Airbus has booked more than 330 orders and committments for the A320neo since its commercial launch last December, including from airlines IndiGo, Virgin American, Brazil’s TAM and airplane leasing company ILFC.
Airlines squeezed by higher fuel prices are rushing to order the jet, which isn’t scheduled to come into service until late 2015. Boeing hasn’t yet chosen how it will respond, but top marketing executive Randy Tinseth said last week it would decide in the coming months whether to upgrade its existing 737 model or design a whole new plane, which wouldn’t be in the air until the end of the decade.
The search for a more environmentally friendly way to fly is shaping up as one of the major themes of this year’s Paris Air Show, the world’s oldest and largest aviation showcase.
Boeing and Honeywell are both boasting of having the first biofuel-powered trans-Atlantic flight, with Boeing flying in its 747-8 freighter from Seattle on a mix of biofuel and jet fuel, while Honeywell touts the “green jet fuel” it developed to power a Gulfstream business jet on its way from New Jersey to Le Bourget just in time for the air show kickoff.
Skyrocketing fuel costs are a major issue for Airbus and Boeing customers, who will see their profits plunge to $4 billion this year from $18 billion in 2010, according to an IATA forecast released earlier this month.
An industry trade body says however that even with higher fares, more people will fly this summer than last year, especially overseas.
The Air Transport Association said last month that it expects 206 million passengers will travel on U.S. airlines in June, July and August, a 1.5 percent increase over the same months in 2010.
If the forecast is right, travel will remain below pre-recession levels.
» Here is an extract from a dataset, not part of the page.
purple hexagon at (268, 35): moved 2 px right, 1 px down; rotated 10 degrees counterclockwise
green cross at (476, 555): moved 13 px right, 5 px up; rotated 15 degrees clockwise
In 2007, U.S. airlines carried a record 217 million summer travelers.
Major airlines have increased fares seven times since the start of the year as fuel prices rose.
Airbus also said it is pushing back first delivery of two modified versions of its A350 widebody jet by two years, to 2016 and 2017. The flagship version of the plane will still be delivered as currently planned in 2013, Gallois said. The extra time is needed for engine supplier Rolls Royce to develop a more powerful motor for an extended-range version of the aircraft, while customers’ growing preference for the standard version means Airbus can delay the launch of the smallest iteration of the aircraft without problem.
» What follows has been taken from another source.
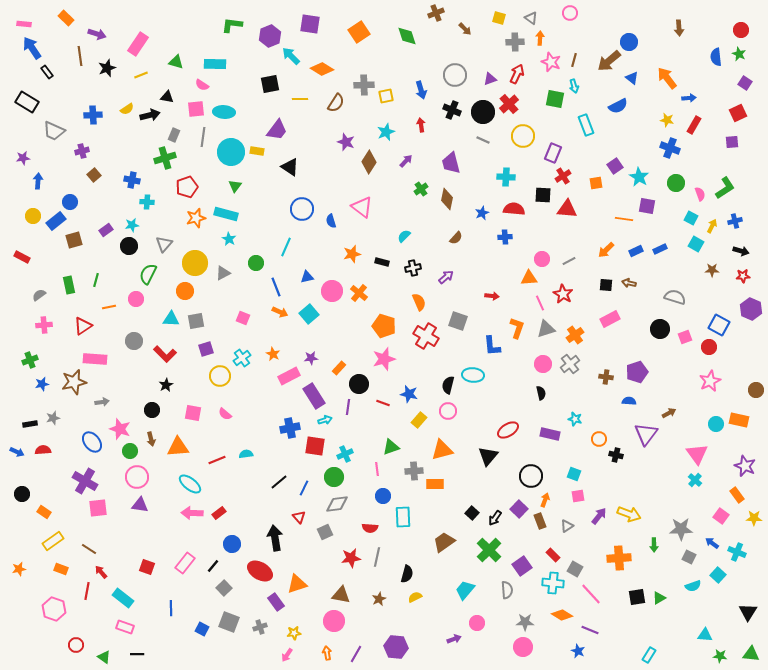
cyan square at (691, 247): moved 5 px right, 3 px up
EADS will also demonstrate the world’s first diesel-electric hybrid aircraft at the show, another leg in its strategy of cutting its fleet’s carbon dioxide emissions by 50 percent by 2050.
The airshow will also be the battleground in the traditional yearly showdown between Boeing and Airbus for dominance in booking new orders. Airlines in fast-growing Asian and Middle Eastern countries have been ordering hundreds of new aircraft to meet skyrocketing air traffic in those regions.
Airbus edged out Boeing at last year’s Farnborough International Airshow, racking up deals totaling $13.2 billion, while Chicago-based Boeing’s commitments came in at $12.8 billion.
Those results were both a big improvement over the results of the last Paris Air Show in 2009, when many airlines closed their checkbooks in the wake of the global financial meltdown.
Last week Boeing Co. upped its forecast for aircraft demand over the next 20 years, saying airlines will need $4 trillion worth of new planes to meet a pickup in passenger numbers, particularly in the Asia-Pacific region.
Airlines will need 33,500 new jets from now through 2030, Boeing said, to meet market demand that is expected to be “resilient” in the coming years, with 5 percent average annual passenger traffic growth.
The largest market will be for single-aisle jets like Airbus’ A320 and Boeing’s 737, seating between 90 and 240 passengers.
Going into next week’s event, Airbus has taken in 176 gross orders this year, compared to Boeing’s 183 gross orders.
Boeing is the world’s No. 2 commercial jet maker after Airbus, based on 2010 deliveries. Airbus delivered 510 commercial planes last year, compared with 462 for Boeing.